WHAT IS NEEDED
Output the records exactly, every one of them.
=== Section Start ===
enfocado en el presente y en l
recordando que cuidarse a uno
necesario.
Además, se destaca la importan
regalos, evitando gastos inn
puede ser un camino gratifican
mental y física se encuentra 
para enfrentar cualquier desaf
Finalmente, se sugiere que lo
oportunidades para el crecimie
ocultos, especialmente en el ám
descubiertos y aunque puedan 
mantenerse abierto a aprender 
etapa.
=== Section End ===
SOLVED EXERCISE
enfocado en el presente y en l
recordando que cuidarse a uno
necesario.
Además, se destaca la importan
regalos, evitando gastos inn
puede ser un camino gratifican
mental y física se encuentra 
para enfrentar cualquier desaf
Finalmente, se sugiere que lo
oportunidades para el crecimie
ocultos, especialmente en el ám
descubiertos y aunque puedan 
mantenerse abierto a aprender 
etapa.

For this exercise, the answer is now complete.